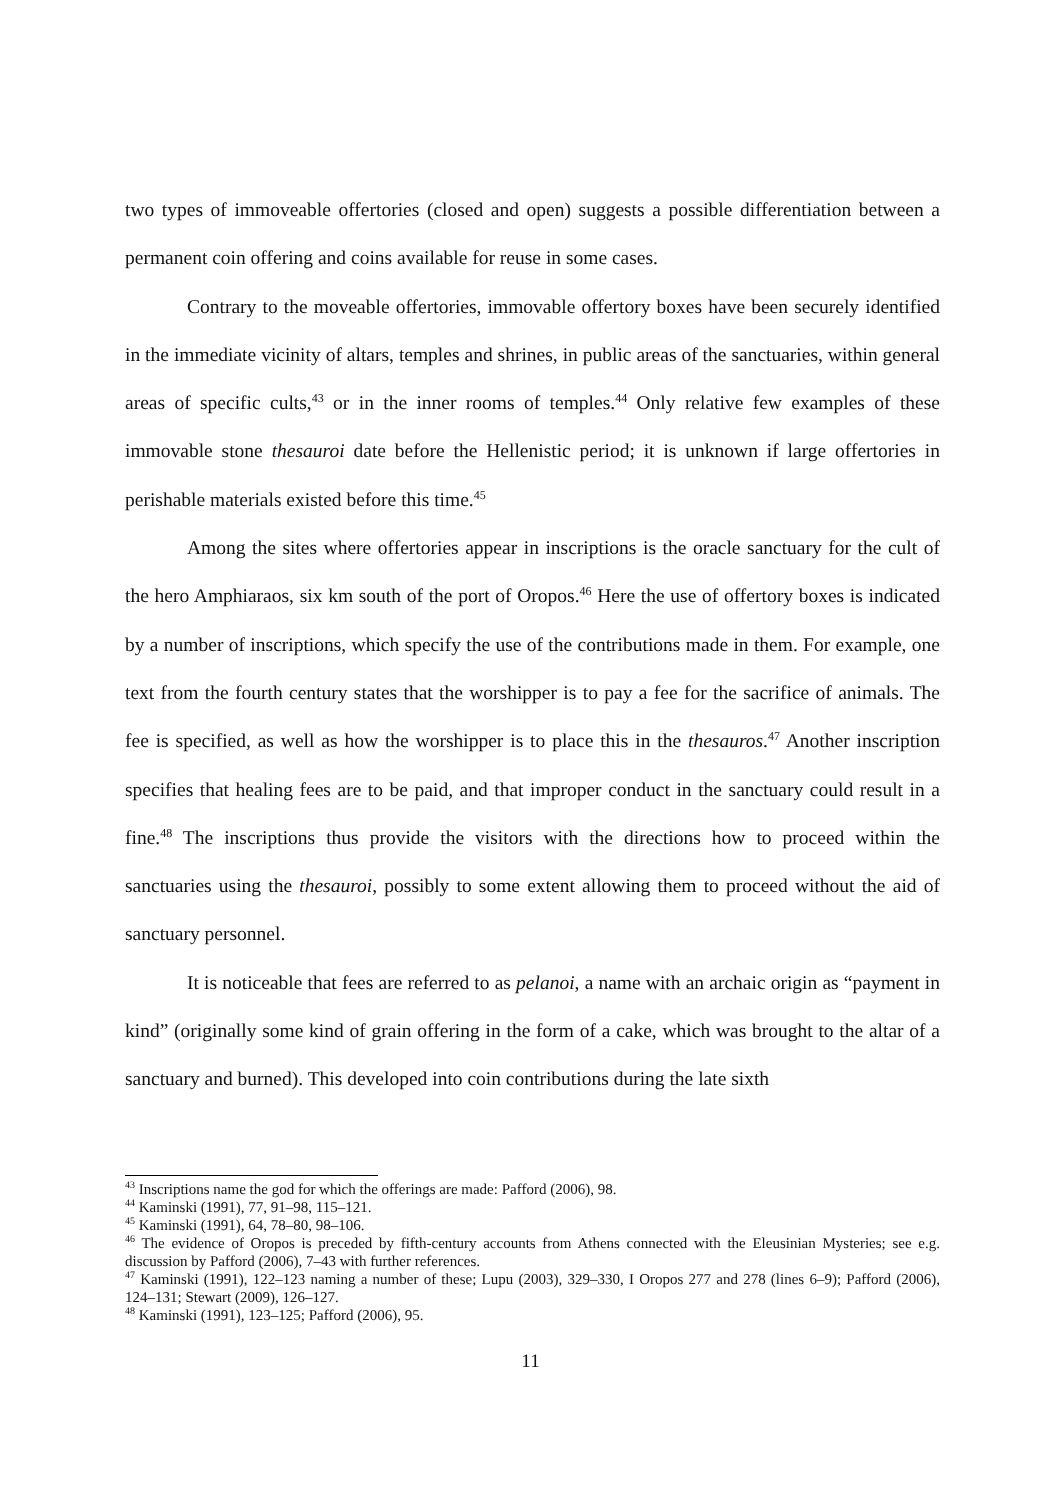two types of immoveable offertories (closed and open) suggests a possible differentiation between a permanent coin offering and coins available for reuse in some cases.
Contrary to the moveable offertories, immovable offertory boxes have been securely identified in the immediate vicinity of altars, temples and shrines, in public areas of the sanctuaries, within general areas of specific cults,<sup>43</sup> or in the inner rooms of temples.<sup>44</sup> Only relative few examples of these immovable stone thesauroi date before the Hellenistic period; it is unknown if large offertories in perishable materials existed before this time.<sup>45</sup>
Among the sites where offertories appear in inscriptions is the oracle sanctuary for the cult of the hero Amphiaraos, six km south of the port of Oropos.<sup>46</sup> Here the use of offertory boxes is indicated by a number of inscriptions, which specify the use of the contributions made in them. For example, one text from the fourth century states that the worshipper is to pay a fee for the sacrifice of animals. The fee is specified, as well as how the worshipper is to place this in the thesauros.<sup>47</sup> Another inscription specifies that healing fees are to be paid, and that improper conduct in the sanctuary could result in a fine.<sup>48</sup> The inscriptions thus provide the visitors with the directions how to proceed within the sanctuaries using the thesauroi, possibly to some extent allowing them to proceed without the aid of sanctuary personnel.
It is noticeable that fees are referred to as pelanoi, a name with an archaic origin as “payment in kind” (originally some kind of grain offering in the form of a cake, which was brought to the altar of a sanctuary and burned). This developed into coin contributions during the late sixth
<sup>43</sup> Inscriptions name the god for which the offerings are made: Pafford (2006), 98.
<sup>44</sup> Kaminski (1991), 77, 91–98, 115–121.
<sup>45</sup> Kaminski (1991), 64, 78–80, 98–106.
<sup>46</sup> The evidence of Oropos is preceded by fifth-century accounts from Athens connected with the Eleusinian Mysteries; see e.g. discussion by Pafford (2006), 7–43 with further references.
<sup>47</sup> Kaminski (1991), 122–123 naming a number of these; Lupu (2003), 329–330, I Oropos 277 and 278 (lines 6–9); Pafford (2006), 124–131; Stewart (2009), 126–127.
<sup>48</sup> Kaminski (1991), 123–125; Pafford (2006), 95.
11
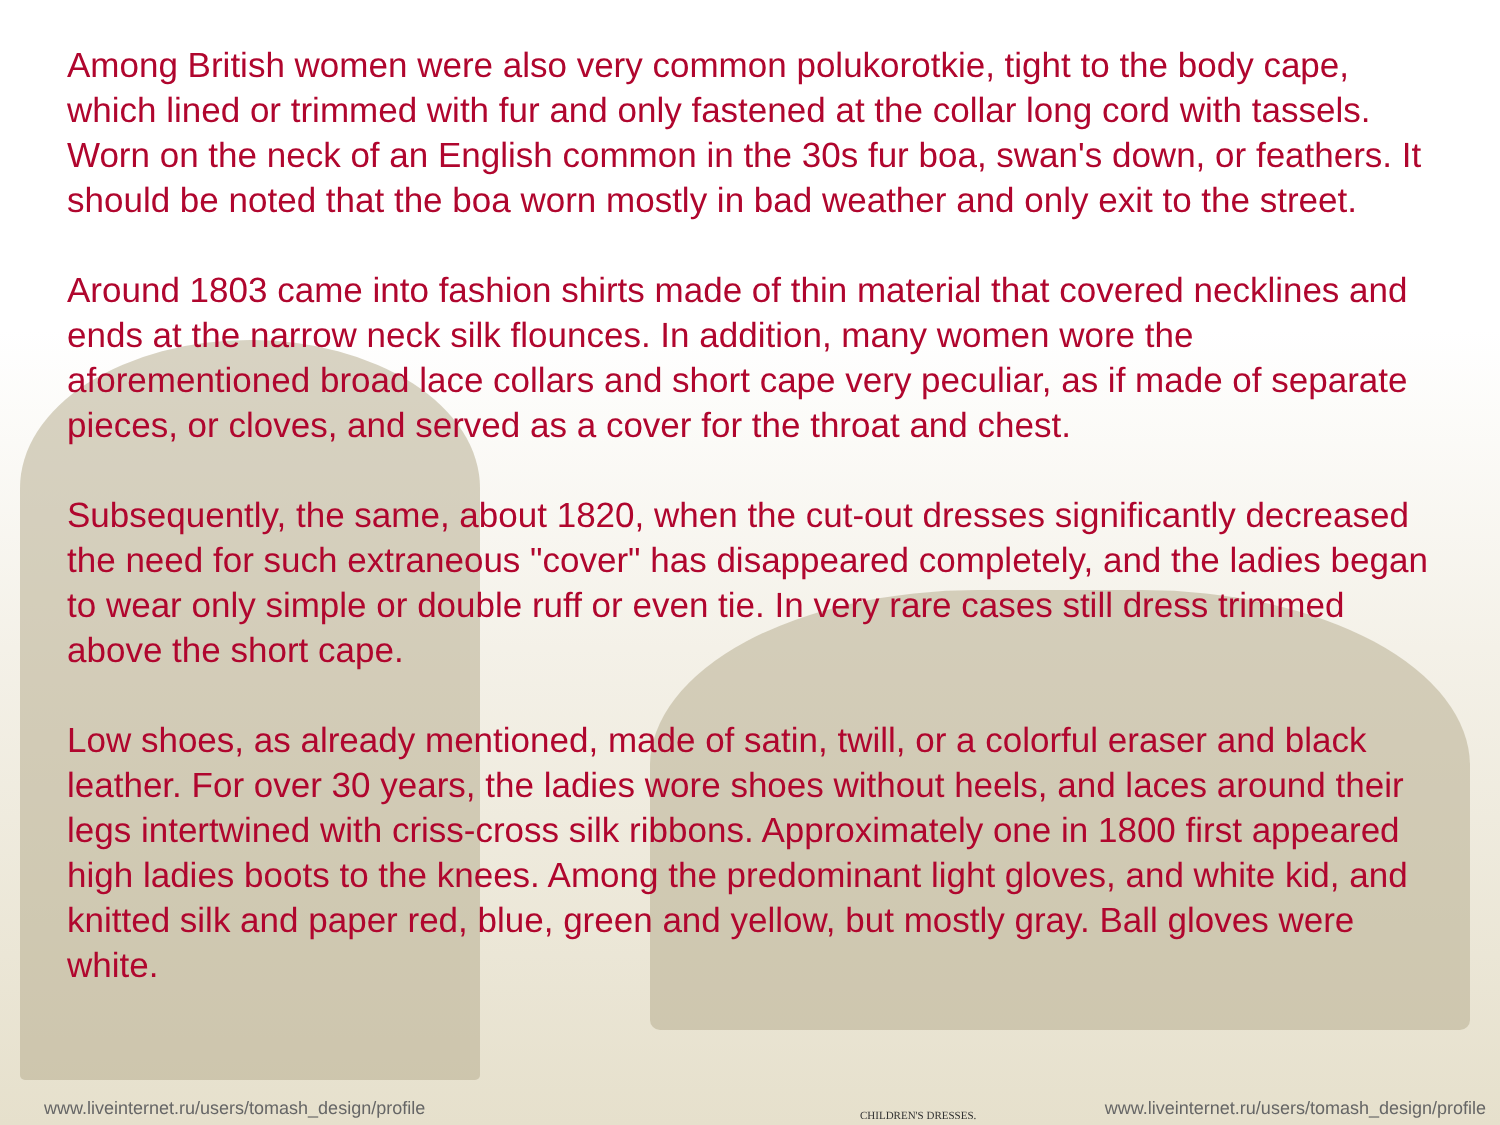Among British women were also very common polukorotkie, tight to the body cape, which lined or trimmed with fur and only fastened at the collar long cord with tassels. Worn on the neck of an English common in the 30s fur boa, swan's down, or feathers. It should be noted that the boa worn mostly in bad weather and only exit to the street.
Around 1803 came into fashion shirts made of thin material that covered necklines and ends at the narrow neck silk flounces. In addition, many women wore the aforementioned broad lace collars and short cape very peculiar, as if made of separate pieces, or cloves, and served as a cover for the throat and chest.
Subsequently, the same, about 1820, when the cut-out dresses significantly decreased the need for such extraneous "cover" has disappeared completely, and the ladies began to wear only simple or double ruff or even tie. In very rare cases still dress trimmed above the short cape.
Low shoes, as already mentioned, made of satin, twill, or a colorful eraser and black leather. For over 30 years, the ladies wore shoes without heels, and laces around their legs intertwined with criss-cross silk ribbons. Approximately one in 1800 first appeared high ladies boots to the knees. Among the predominant light gloves, and white kid, and knitted silk and paper red, blue, green and yellow, but mostly gray. Ball gloves were white.
www.liveinternet.ru/users/tomash_design/profile
CHILDREN'S DRESSES.
www.liveinternet.ru/users/tomash_design/profile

_ _ _

What you have to do: Every line above from the one with "<sup>44</sup> Kaminski (1991), 77, 91–98, 115–121." down to the one with "Among British women" must be written out exactly, and no picture may appear.

Exercise answer:
<sup>44</sup> Kaminski (1991), 77, 91–98, 115–121.
<sup>45</sup> Kaminski (1991), 64, 78–80, 98–106.
<sup>46</sup> The evidence of Oropos is preceded by fifth-century accounts from Athens connected with the Eleusinian Mysteries; see e.g. discussion by Pafford (2006), 7–43 with further references.
<sup>47</sup> Kaminski (1991), 122–123 naming a number of these; Lupu (2003), 329–330, I Oropos 277 and 278 (lines 6–9); Pafford (2006), 124–131; Stewart (2009), 126–127.
<sup>48</sup> Kaminski (1991), 123–125; Pafford (2006), 95.
11
Among British women were also very common polukorotkie, tight to the body cape, which lined or trimmed with fur and only fastened at the collar long cord with tassels. Worn on the neck of an English common in the 30s fur boa, swan's down, or feathers. It should be noted that the boa worn mostly in bad weather and only exit to the street.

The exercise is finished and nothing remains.